[Dataset records]
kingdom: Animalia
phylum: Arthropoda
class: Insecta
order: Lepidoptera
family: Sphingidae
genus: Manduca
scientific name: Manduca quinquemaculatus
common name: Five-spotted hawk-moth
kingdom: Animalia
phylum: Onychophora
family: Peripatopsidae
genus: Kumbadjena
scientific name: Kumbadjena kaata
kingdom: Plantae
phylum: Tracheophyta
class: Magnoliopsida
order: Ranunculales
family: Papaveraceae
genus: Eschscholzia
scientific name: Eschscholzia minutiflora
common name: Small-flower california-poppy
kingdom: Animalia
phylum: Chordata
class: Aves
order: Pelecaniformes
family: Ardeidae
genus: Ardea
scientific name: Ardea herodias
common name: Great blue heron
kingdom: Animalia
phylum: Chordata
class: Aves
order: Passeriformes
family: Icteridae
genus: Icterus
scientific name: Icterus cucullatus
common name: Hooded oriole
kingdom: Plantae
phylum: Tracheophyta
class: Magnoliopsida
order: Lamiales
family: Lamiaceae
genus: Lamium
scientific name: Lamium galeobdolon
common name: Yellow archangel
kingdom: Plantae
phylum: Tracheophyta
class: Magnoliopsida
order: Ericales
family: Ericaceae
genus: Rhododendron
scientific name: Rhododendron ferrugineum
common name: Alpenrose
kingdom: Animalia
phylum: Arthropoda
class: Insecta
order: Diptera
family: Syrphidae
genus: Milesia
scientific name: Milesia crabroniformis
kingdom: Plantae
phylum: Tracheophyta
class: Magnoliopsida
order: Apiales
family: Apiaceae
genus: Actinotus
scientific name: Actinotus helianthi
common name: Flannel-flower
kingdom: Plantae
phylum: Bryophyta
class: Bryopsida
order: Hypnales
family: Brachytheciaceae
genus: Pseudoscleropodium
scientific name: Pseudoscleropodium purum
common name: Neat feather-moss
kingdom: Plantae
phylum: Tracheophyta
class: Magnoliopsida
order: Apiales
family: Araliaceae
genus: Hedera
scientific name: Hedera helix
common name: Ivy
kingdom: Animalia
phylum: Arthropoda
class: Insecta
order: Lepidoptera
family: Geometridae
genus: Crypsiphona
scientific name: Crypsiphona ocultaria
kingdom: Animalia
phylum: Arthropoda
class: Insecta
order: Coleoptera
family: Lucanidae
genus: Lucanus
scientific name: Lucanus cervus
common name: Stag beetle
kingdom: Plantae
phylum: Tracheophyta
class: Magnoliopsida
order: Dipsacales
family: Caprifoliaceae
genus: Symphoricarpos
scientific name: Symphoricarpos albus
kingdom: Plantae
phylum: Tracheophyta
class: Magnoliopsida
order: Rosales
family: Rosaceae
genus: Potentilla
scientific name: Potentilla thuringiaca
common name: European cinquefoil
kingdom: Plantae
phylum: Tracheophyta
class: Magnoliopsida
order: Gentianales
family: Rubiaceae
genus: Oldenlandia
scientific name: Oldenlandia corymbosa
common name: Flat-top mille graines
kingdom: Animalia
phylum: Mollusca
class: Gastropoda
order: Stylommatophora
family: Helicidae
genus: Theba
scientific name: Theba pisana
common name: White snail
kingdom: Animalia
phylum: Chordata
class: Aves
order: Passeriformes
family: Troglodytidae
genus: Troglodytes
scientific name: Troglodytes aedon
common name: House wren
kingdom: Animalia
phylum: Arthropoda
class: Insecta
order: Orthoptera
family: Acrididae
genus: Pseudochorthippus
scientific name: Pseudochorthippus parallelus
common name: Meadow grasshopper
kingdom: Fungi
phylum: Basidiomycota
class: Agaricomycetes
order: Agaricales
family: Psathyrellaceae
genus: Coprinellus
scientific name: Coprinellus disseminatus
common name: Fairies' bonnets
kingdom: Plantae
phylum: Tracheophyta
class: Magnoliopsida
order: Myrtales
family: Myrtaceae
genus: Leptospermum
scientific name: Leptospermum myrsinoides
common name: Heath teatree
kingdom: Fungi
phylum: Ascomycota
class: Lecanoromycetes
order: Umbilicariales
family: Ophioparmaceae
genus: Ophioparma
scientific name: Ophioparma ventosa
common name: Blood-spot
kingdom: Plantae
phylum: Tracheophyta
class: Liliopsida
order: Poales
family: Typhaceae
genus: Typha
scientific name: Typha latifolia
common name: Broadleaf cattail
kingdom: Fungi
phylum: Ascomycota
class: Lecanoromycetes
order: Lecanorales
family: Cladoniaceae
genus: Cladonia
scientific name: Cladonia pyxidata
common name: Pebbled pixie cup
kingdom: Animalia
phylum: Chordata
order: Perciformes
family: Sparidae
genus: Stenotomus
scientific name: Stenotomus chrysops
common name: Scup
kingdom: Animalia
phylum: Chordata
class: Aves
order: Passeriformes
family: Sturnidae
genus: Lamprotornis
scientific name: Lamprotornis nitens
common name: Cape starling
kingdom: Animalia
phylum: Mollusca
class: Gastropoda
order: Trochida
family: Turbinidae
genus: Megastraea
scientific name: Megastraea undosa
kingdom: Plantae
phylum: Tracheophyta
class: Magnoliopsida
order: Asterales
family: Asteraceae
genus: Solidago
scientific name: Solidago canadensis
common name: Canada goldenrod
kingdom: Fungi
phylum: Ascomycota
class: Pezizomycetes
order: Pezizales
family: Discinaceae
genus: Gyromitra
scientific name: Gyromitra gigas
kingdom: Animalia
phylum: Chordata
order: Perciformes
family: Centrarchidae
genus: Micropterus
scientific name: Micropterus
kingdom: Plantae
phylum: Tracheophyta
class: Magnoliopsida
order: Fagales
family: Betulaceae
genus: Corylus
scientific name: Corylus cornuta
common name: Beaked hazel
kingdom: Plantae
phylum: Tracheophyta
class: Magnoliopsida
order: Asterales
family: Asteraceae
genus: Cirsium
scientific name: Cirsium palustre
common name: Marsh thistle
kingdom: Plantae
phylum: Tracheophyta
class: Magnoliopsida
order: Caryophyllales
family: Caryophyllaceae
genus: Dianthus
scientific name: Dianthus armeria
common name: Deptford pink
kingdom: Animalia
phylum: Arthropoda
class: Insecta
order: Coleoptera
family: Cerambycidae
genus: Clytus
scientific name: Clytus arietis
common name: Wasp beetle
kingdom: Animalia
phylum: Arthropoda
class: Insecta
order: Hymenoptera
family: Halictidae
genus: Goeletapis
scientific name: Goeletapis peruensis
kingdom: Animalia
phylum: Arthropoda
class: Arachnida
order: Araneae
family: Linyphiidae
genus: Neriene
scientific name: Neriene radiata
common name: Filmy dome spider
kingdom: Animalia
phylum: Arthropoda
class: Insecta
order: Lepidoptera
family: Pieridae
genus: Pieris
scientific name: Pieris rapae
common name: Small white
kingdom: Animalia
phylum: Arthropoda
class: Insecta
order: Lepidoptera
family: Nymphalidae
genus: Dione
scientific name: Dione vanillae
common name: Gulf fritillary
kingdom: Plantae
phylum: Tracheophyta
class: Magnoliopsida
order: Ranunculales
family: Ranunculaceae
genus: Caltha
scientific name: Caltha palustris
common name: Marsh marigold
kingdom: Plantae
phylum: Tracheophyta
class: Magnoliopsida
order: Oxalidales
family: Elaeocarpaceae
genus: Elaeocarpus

AIM OF THE TASK: Lay out every line of the records above as a JSON list of strings, one string per line, with blank lines omitted.

EXPECTED ANSWER:
[
  "kingdom: Animalia",
  "phylum: Arthropoda",
  "class: Insecta",
  "order: Lepidoptera",
  "family: Sphingidae",
  "genus: Manduca",
  "scientific name: Manduca quinquemaculatus",
  "common name: Five-spotted hawk-moth",
  "kingdom: Animalia",
  "phylum: Onychophora",
  "family: Peripatopsidae",
  "genus: Kumbadjena",
  "scientific name: Kumbadjena kaata",
  "kingdom: Plantae",
  "phylum: Tracheophyta",
  "class: Magnoliopsida",
  "order: Ranunculales",
  "family: Papaveraceae",
  "genus: Eschscholzia",
  "scientific name: Eschscholzia minutiflora",
  "common name: Small-flower california-poppy",
  "kingdom: Animalia",
  "phylum: Chordata",
  "class: Aves",
  "order: Pelecaniformes",
  "family: Ardeidae",
  "genus: Ardea",
  "scientific name: Ardea herodias",
  "common name: Great blue heron",
  "kingdom: Animalia",
  "phylum: Chordata",
  "class: Aves",
  "order: Passeriformes",
  "family: Icteridae",
  "genus: Icterus",
  "scientific name: Icterus cucullatus",
  "common name: Hooded oriole",
  "kingdom: Plantae",
  "phylum: Tracheophyta",
  "class: Magnoliopsida",
  "order: Lamiales",
  "family: Lamiaceae",
  "genus: Lamium",
  "scientific name: Lamium galeobdolon",
  "common name: Yellow archangel",
  "kingdom: Plantae",
  "phylum: Tracheophyta",
  "class: Magnoliopsida",
  "order: Ericales",
  "family: Ericaceae",
  "genus: Rhododendron",
  "scientific name: Rhododendron ferrugineum",
  "common name: Alpenrose",
  "kingdom: Animalia",
  "phylum: Arthropoda",
  "class: Insecta",
  "order: Diptera",
  "family: Syrphidae",
  "genus: Milesia",
  "scientific name: Milesia crabroniformis",
  "kingdom: Plantae",
  "phylum: Tracheophyta",
  "class: Magnoliopsida",
  "order: Apiales",
  "family: Apiaceae",
  "genus: Actinotus",
  "scientific name: Actinotus helianthi",
  "common name: Flannel-flower",
  "kingdom: Plantae",
  "phylum: Bryophyta",
  "class: Bryopsida",
  "order: Hypnales",
  "family: Brachytheciaceae",
  "genus: Pseudoscleropodium",
  "scientific name: Pseudoscleropodium purum",
  "common name: Neat feather-moss",
  "kingdom: Plantae",
  "phylum: Tracheophyta",
  "class: Magnoliopsida",
  "order: Apiales",
  "family: Araliaceae",
  "genus: Hedera",
  "scientific name: Hedera helix",
  "common name: Ivy",
  "kingdom: Animalia",
  "phylum: Arthropoda",
  "class: Insecta",
  "order: Lepidoptera",
  "family: Geometridae",
  "genus: Crypsiphona",
  "scientific name: Crypsiphona ocultaria",
  "kingdom: Animalia",
  "phylum: Arthropoda",
  "class: Insecta",
  "order: Coleoptera",
  "family: Lucanidae",
  "genus: Lucanus",
  "scientific name: Lucanus cervus",
  "common name: Stag beetle",
  "kingdom: Plantae",
  "phylum: Tracheophyta",
  "class: Magnoliopsida",
  "order: Dipsacales",
  "family: Caprifoliaceae",
  "genus: Symphoricarpos",
  "scientific name: Symphoricarpos albus",
  "kingdom: Plantae",
  "phylum: Tracheophyta",
  "class: Magnoliopsida",
  "order: Rosales",
  "family: Rosaceae",
  "genus: Potentilla",
  "scientific name: Potentilla thuringiaca",
  "common name: European cinquefoil",
  "kingdom: Plantae",
  "phylum: Tracheophyta",
  "class: Magnoliopsida",
  "order: Gentianales",
  "family: Rubiaceae",
  "genus: Oldenlandia",
  "scientific name: Oldenlandia corymbosa",
  "common name: Flat-top mille graines",
  "kingdom: Animalia",
  "phylum: Mollusca",
  "class: Gastropoda",
  "order: Stylommatophora",
  "family: Helicidae",
  "genus: Theba",
  "scientific name: Theba pisana",
  "common name: White snail",
  "kingdom: Animalia",
  "phylum: Chordata",
  "class: Aves",
  "order: Passeriformes",
  "family: Troglodytidae",
  "genus: Troglodytes",
  "scientific name: Troglodytes aedon",
  "common name: House wren",
  "kingdom: Animalia",
  "phylum: Arthropoda",
  "class: Insecta",
  "order: Orthoptera",
  "family: Acrididae",
  "genus: Pseudochorthippus",
  "scientific name: Pseudochorthippus parallelus",
  "common name: Meadow grasshopper",
  "kingdom: Fungi",
  "phylum: Basidiomycota",
  "class: Agaricomycetes",
  "order: Agaricales",
  "family: Psathyrellaceae",
  "genus: Coprinellus",
  "scientific name: Coprinellus disseminatus",
  "common name: Fairies' bonnets",
  "kingdom: Plantae",
  "phylum: Tracheophyta",
  "class: Magnoliopsida",
  "order: Myrtales",
  "family: Myrtaceae",
  "genus: Leptospermum",
  "scientific name: Leptospermum myrsinoides",
  "common name: Heath teatree",
  "kingdom: Fungi",
  "phylum: Ascomycota",
  "class: Lecanoromycetes",
  "order: Umbilicariales",
  "family: Ophioparmaceae",
  "genus: Ophioparma",
  "scientific name: Ophioparma ventosa",
  "common name: Blood-spot",
  "kingdom: Plantae",
  "phylum: Tracheophyta",
  "class: Liliopsida",
  "order: Poales",
  "family: Typhaceae",
  "genus: Typha",
  "scientific name: Typha latifolia",
  "common name: Broadleaf cattail",
  "kingdom: Fungi",
  "phylum: Ascomycota",
  "class: Lecanoromycetes",
  "order: Lecanorales",
  "family: Cladoniaceae",
  "genus: Cladonia",
  "scientific name: Cladonia pyxidata",
  "common name: Pebbled pixie cup",
  "kingdom: Animalia",
  "phylum: Chordata",
  "order: Perciformes",
  "family: Sparidae",
  "genus: Stenotomus",
  "scientific name: Stenotomus chrysops",
  "common name: Scup",
  "kingdom: Animalia",
  "phylum: Chordata",
  "class: Aves",
  "order: Passeriformes",
  "family: Sturnidae",
  "genus: Lamprotornis",
  "scientific name: Lamprotornis nitens",
  "common name: Cape starling",
  "kingdom: Animalia",
  "phylum: Mollusca",
  "class: Gastropoda",
  "order: Trochida",
  "family: Turbinidae",
  "genus: Megastraea",
  "scientific name: Megastraea undosa",
  "kingdom: Plantae",
  "phylum: Tracheophyta",
  "class: Magnoliopsida",
  "order: Asterales",
  "family: Asteraceae",
  "genus: Solidago",
  "scientific name: Solidago canadensis",
  "common name: Canada goldenrod",
  "kingdom: Fungi",
  "phylum: Ascomycota",
  "class: Pezizomycetes",
  "order: Pezizales",
  "family: Discinaceae",
  "genus: Gyromitra",
  "scientific name: Gyromitra gigas",
  "kingdom: Animalia",
  "phylum: Chordata",
  "order: Perciformes",
  "family: Centrarchidae",
  "genus: Micropterus",
  "scientific name: Micropterus",
  "kingdom: Plantae",
  "phylum: Tracheophyta",
  "class: Magnoliopsida",
  "order: Fagales",
  "family: Betulaceae",
  "genus: Corylus",
  "scientific name: Corylus cornuta",
  "common name: Beaked hazel",
  "kingdom: Plantae",
  "phylum: Tracheophyta",
  "class: Magnoliopsida",
  "order: Asterales",
  "family: Asteraceae",
  "genus: Cirsium",
  "scientific name: Cirsium palustre",
  "common name: Marsh thistle",
  "kingdom: Plantae",
  "phylum: Tracheophyta",
  "class: Magnoliopsida",
  "order: Caryophyllales",
  "family: Caryophyllaceae",
  "genus: Dianthus",
  "scientific name: Dianthus armeria",
  "common name: Deptford pink",
  "kingdom: Animalia",
  "phylum: Arthropoda",
  "class: Insecta",
  "order: Coleoptera",
  "family: Cerambycidae",
  "genus: Clytus",
  "scientific name: Clytus arietis",
  "common name: Wasp beetle",
  "kingdom: Animalia",
  "phylum: Arthropoda",
  "class: Insecta",
  "order: Hymenoptera",
  "family: Halictidae",
  "genus: Goeletapis",
  "scientific name: Goeletapis peruensis",
  "kingdom: Animalia",
  "phylum: Arthropoda",
  "class: Arachnida",
  "order: Araneae",
  "family: Linyphiidae",
  "genus: Neriene",
  "scientific name: Neriene radiata",
  "common name: Filmy dome spider",
  "kingdom: Animalia",
  "phylum: Arthropoda",
  "class: Insecta",
  "order: Lepidoptera",
  "family: Pieridae",
  "genus: Pieris",
  "scientific name: Pieris rapae",
  "common name: Small white",
  "kingdom: Animalia",
  "phylum: Arthropoda",
  "class: Insecta",
  "order: Lepidoptera",
  "family: Nymphalidae",
  "genus: Dione",
  "scientific name: Dione vanillae",
  "common name: Gulf fritillary",
  "kingdom: Plantae",
  "phylum: Tracheophyta",
  "class: Magnoliopsida",
  "order: Ranunculales",
  "family: Ranunculaceae",
  "genus: Caltha",
  "scientific name: Caltha palustris",
  "common name: Marsh marigold",
  "kingdom: Plantae",
  "phylum: Tracheophyta",
  "class: Magnoliopsida",
  "order: Oxalidales",
  "family: Elaeocarpaceae",
  "genus: Elaeocarpus"
]